Christopher Gagliardi by Christopher Gagliardi

Fueling workoutWe all know that the human body needs energy to function, but where does this energy come from? Ultimately, the energy that keeps us moving comes from the food we eat. However, we cannot use energy directly from food—it must first be converted into adenosine triphosphate, or ATP, the immediate useable form of chemical energy utilized for all cellular function. The body does store a minimal amount of ATP within the muscles, but the majority is synthesized from the foods we eat.

Food is made up of carbohydrates, fats and proteins, and these nutrients are broken down into their simplest forms (glucose, fatty acids and amino acids) during digestion. Once these nutrients are broken down, they are transported through the blood to either be used in a metabolic pathway or stored for later use.

Because we do not store a significant amount of ATP and need a continuous supply, it must be constantly resynthesized. This occurs in several ways using one of three energy systems:

  1. Phosphagen (immediate source)
  2. Anaerobic (somewhat slow, uses carbohydrates)
  3. Aerobic (slow, uses either carbohydrate or fat)

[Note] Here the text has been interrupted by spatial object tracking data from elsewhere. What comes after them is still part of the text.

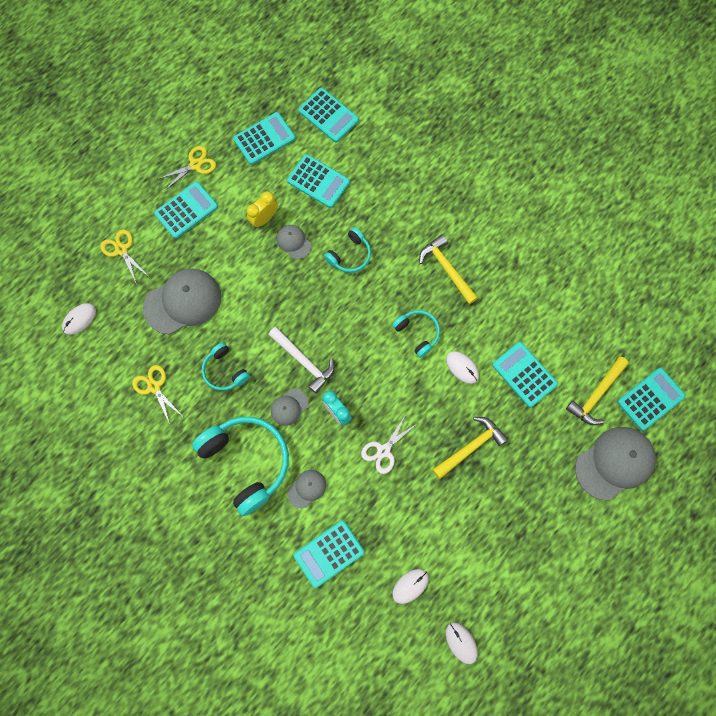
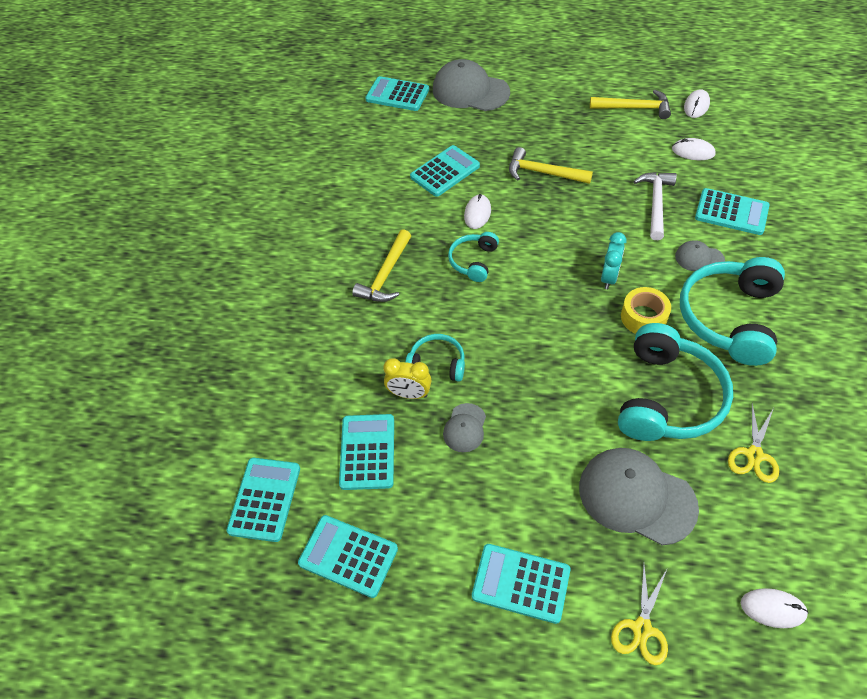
camera: 120 degrees left, 20 degrees down
(195, 165) = (448, 622): yellow scissors -> none
(225, 371) = (667, 397): turquoise headphones -> turquoise headphones, size x1.94
(264, 219) = (460, 479): yellow clock -> yellow clock (409, 394)
(289, 407) = (643, 317): grey cap -> yellow tape
(304, 361) = (587, 333): white hammer -> white hammer (655, 203)
(383, 450) = (607, 225): white scissors -> none
(524, 374) = (445, 171): turquoise calculator -> turquoise calculator turned 150 degrees counterclockwise
(596, 395) = (422, 123): yellow hammer -> yellow hammer (634, 108)

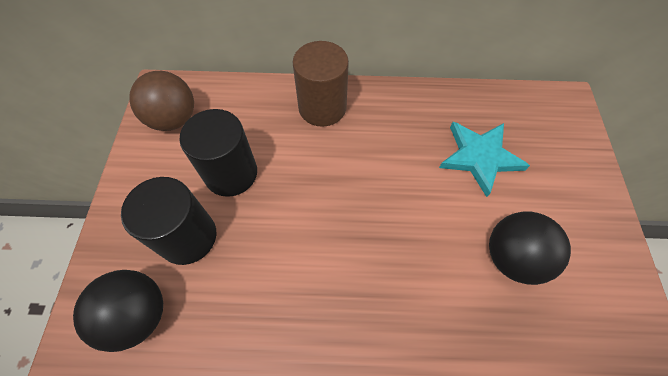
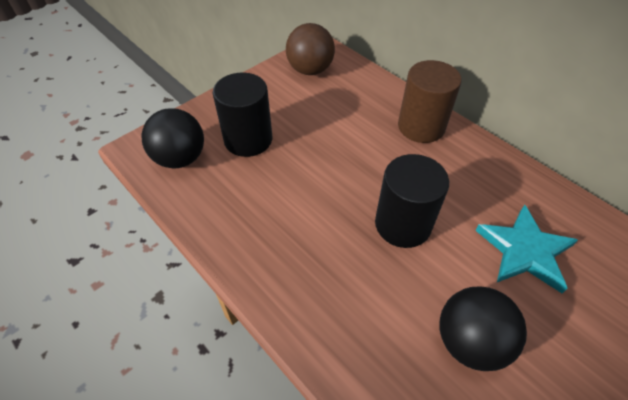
camera: 45 degrees right, 10 degrees down
(231, 173) = (312, 123): black cylinder -> black cylinder (403, 224)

This system uses creatine phosphate (CP) and has a very rapid rate of ATP production. The creatine phosphate is used to reconstitute ATP after it’s broken down to release its energy. The total amount of CP and ATP stored in muscles is small, so there is limited energy available for muscular contraction. It is, however, instantaneously available and is essential at the onset of activity, as well as during short-term high-intensity activities lasting about 1 to 30 seconds in duration, such as sprinting, weight-lifting or throwing a ball.


Anaerobic Glycolysis

Anaerobic glycolysis does not require oxygen and uses the energy contained in glucose for the formation of ATP. This pathway occurs within the cytoplasm and breaks glucose down into a simpler component called pyruvate. As an intermediate pathway between the phosphagen and aerobic system, anaerobic glycolysis can produce ATP quite rapidly for use during activities requiring large bursts of energy over somewhat longer periods of time (30 seconds to three minutes max, or during endurance activities prior to steady state being achieved).


Aerobic Glycolysis

This pathway requires oxygen to produce ATP, because carbohydrates and fats are only burned in the presence of oxygen. This pathway occurs in the mitochondria of the cell and is used for activities requiring sustained energy production. Aerobic glycolysis has a slow rate of ATP production and is predominantly utilized during longer-duration, lower-intensity activities after the phosphagen and anaerobic systems have fatigued.

It is important to remember that all three of these systems contribute to the energy needs of the body during physical activity. These systems do not work independently of each other, but rather dominate at different times, depending on the duration and the intensity of the activity.